Respetando su voto de
obediencia y aprovechando que las elecciones para prior iban a celebrarse
pronto, aunque enfadados en su interior, no replicaron aquella clara muestra de
egoísmo por parte del padre Clementino.
Se afanaron entonces en
buscar un sustituto: alguien justo y honrado y en quien se pudiera confiar. Se presentaron
varios candidatos, pero entre todos destacaba un fraile joven (al que
llamaremos «Sinescrupulini»), dotado de una verborrea fácil e hipnótica que,
convenientemente florida y llena de promesas, convenció a los frailes de que él
era la mejor opción. Así, cuando se celebraron las elecciones, el resultado fue
aplastante en favor de aquel fraile joven y brillante que, a primera vista,
parecía sincero y que, entre otras cosas, les había prometido un menú variado y
el fin de las lentejas diarias.
Al día siguiente de las
elecciones, los frailes comprobaron que el almuerzo consistía en un plato de
lentejas. Allí, junto a ellos, comía el padre «Sinescrupulini». Démosle un voto
de confianza, se decían los frailes. Veremos mañana.
Al día siguiente, otra
vez lentejas… pero el prior «Sinescrupulini» se encontraba ausente. Al día
siguiente se repitió la historia: lentejas para los frailes y «Sinescrupulini»
brillando por su ausencia. Solo cuando pasó una semana volvió a compartir mesa
y plato. Los frailes, visiblemente enfadados, le recriminaron que les hubiera
engañado, pues el menú seguía siendo idéntico al del mandato del padre
Clementino.
Con un discurso
hábilmente preparado, sustentado por su verborrea fácil y manipuladora, les
explicó que las cuentas del convento que había heredado eran nefastas. Que el
padre Clementino le había dejado una herencia de deudas y que, a corto plazo,
la economía no permitía cambiar el menú. De nuevo los convenció: cuando la
coyuntura económica fuese más favorable —dijo— abordaría sin dilación la
reforma prometida. Mientras tanto, solo sería variado su propio menú, pero,
para que no lo tacharan de insolidario, compartiría el plato de lentejas no
una, sino dos veces por semana. «Así os demuestro —añadió— que mis intenciones
son buenas y que solo la mala gestión del padre Clementino me impide cumplir,
por ahora, las promesas de la campaña».
Los frailes quedaron
convencidos y esperaron a que mejorara la economía del convento.
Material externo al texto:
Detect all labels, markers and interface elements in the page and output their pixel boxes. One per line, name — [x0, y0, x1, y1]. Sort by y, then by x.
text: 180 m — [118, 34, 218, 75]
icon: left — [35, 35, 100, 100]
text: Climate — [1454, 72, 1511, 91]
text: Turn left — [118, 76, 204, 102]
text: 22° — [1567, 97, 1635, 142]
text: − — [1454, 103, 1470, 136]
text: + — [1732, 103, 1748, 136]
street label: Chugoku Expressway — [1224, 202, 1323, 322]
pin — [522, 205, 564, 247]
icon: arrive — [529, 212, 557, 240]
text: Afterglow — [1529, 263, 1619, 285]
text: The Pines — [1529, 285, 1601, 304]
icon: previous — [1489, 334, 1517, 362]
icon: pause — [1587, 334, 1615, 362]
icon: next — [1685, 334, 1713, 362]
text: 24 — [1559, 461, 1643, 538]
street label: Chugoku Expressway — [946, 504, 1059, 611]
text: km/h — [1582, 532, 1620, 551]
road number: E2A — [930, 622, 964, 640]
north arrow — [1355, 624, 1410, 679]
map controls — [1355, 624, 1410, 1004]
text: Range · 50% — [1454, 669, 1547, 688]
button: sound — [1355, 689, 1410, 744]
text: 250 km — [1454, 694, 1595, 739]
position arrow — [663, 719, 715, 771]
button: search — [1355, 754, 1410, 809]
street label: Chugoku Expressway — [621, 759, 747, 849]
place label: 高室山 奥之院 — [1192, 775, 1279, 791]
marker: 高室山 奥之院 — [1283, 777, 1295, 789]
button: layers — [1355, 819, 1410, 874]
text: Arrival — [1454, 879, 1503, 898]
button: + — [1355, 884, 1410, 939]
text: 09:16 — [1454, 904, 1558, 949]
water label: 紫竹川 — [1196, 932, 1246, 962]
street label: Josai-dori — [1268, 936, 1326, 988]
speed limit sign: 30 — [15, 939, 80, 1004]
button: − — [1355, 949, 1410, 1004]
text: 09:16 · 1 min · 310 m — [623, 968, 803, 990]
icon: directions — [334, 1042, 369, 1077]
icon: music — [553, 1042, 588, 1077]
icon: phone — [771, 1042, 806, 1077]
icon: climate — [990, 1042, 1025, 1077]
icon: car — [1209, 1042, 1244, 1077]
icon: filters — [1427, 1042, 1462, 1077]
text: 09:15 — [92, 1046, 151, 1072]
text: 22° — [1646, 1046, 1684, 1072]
Algo que nunca
llegó a suceder bajo el mandato del prior «Sinescrupulini».
Y así aprendieron —a fuerza de lentejas— que los
políticos cambian, pero las promesas no; que los discursos deslumbran, pero el
menú siempre acaba siendo el mismo; y que, en política como en aquel convento,
lo único que se renueva es el engaño.